Across the country, lawmakers continue to target universities with restrictions on teaching, limits on diversity initiatives and rhetoric designed to delegitimize higher education itself. Attacks seen in state legislatures, such as in Ohio and Florida, are just the tip of the iceberg. Universities are not walled-off enclaves. They reflect the pressures and tensions of the world beyond the Van Wickle Gates. We must stay aware and active. Silence is not evidence of stability. It is evidence of vulnerability.

The growing national narrative that higher education is elitist, ideological or out of touch is not just misinformed — it is strategic. It is a political project aimed at weakening spaces where questioning, dissent and cross-cultural inquiry still thrive. Students are the first line of defense against that project. When we organize, speak and challenge unjust decisions, those attacks lose their power. When we disengage, they win.

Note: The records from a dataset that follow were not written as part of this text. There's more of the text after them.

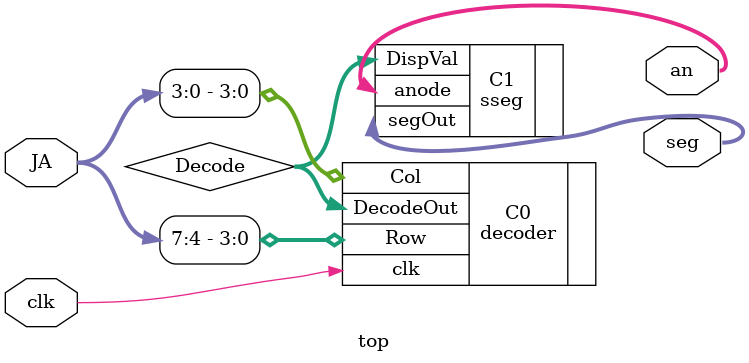
<source format=v>
`timescale 1ns / 1ps

module top(
    input clk,			
	inout [7:0] JA,		
	output [3:0] an,		
	output [7:0] seg
    );
	
	wire [3:0] an;
	wire [7:0] seg;
	wire [3:0] Decode;
	
	decoder C0(
			.clk(clk),
			.Row(JA[7:4]),
			.Col(JA[3:0]),
			.DecodeOut(Decode)
	);
	sseg C1(
			.DispVal(Decode),
			.anode(an),
			.segOut(seg)
	);

endmodule

</source>
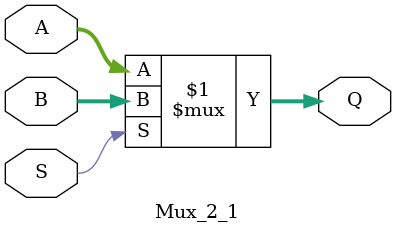
<source format=v>
`ifndef MUX_2_1_INCLUDED
`define MUX_2_1_INCLUDED
module Mux_2_1(
	A, 
	B, 
	S,
	Q
);

input [31:0] A;
input [31:0] B;
input S;
output [31:0] Q;

wire [31:0] A;
wire [31:0] B;
wire S;
wire [31:0] Q;

assign Q = S ? B : A;
endmodule
`endif

</source>
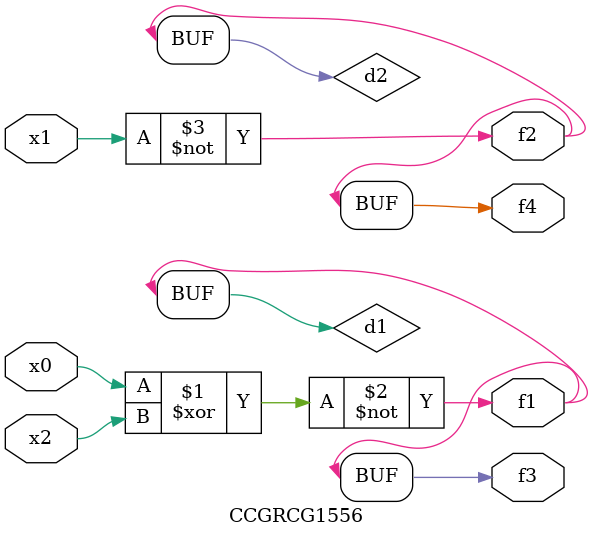
<source format=v>
module CCGRCG1556(
	input x0, x1, x2,
	output f1, f2, f3, f4
);

	wire d1, d2, d3;

	xnor (d1, x0, x2);
	nand (d2, x1);
	nor (d3, x1, x2);
	assign f1 = d1;
	assign f2 = d2;
	assign f3 = d1;
	assign f4 = d2;
endmodule

</source>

My time in student government has made this clearer with every passing moment. I entered with practical goals, including expanding halal dining and securing free printing. Yet, even these routine policy debates revealed a deeper truth. A seat in student government is more than procedural. It symbolizes a collective ability to steer Brown’s priorities, to defend what makes this place worth fighting for and to insist that education remain a public good rather than a political casualty. 

Complacency is simply not an option. The stakes extend far beyond Brown’s campus. They reach into the core of what it means to learn freely in a democratic society. Engagement may be inconvenient. It may feel exhausting. But democracy depends on ordinary people choosing to participate even when participation is difficult. Students are no exception.

The path forward is clear. Use your voice. Vote in student elections and in local, state and national ones. Hold elected and University leadership accountable, including those of us who claim to represent you. Interrogate decisions that threaten transparency, equity or academic freedom. Speak when it feels uncomfortable and especially when silence seems easier.

Above all, do not abandon the influence you hold. Brown’s history proves that students can reshape the future of this University. The Open Curriculum is proof. The rejection of the compact is proof. The story of higher education is not written by administrators or politicians — it is written by students who refuse to be silent. This means responding in referendums, utilizing petitions, writing op-eds and using the resources at hand to make your voices heard in times when it feels like the opposite is happening.

That history is still unfolding. It is ours to write, but only if we choose to stand up and write it.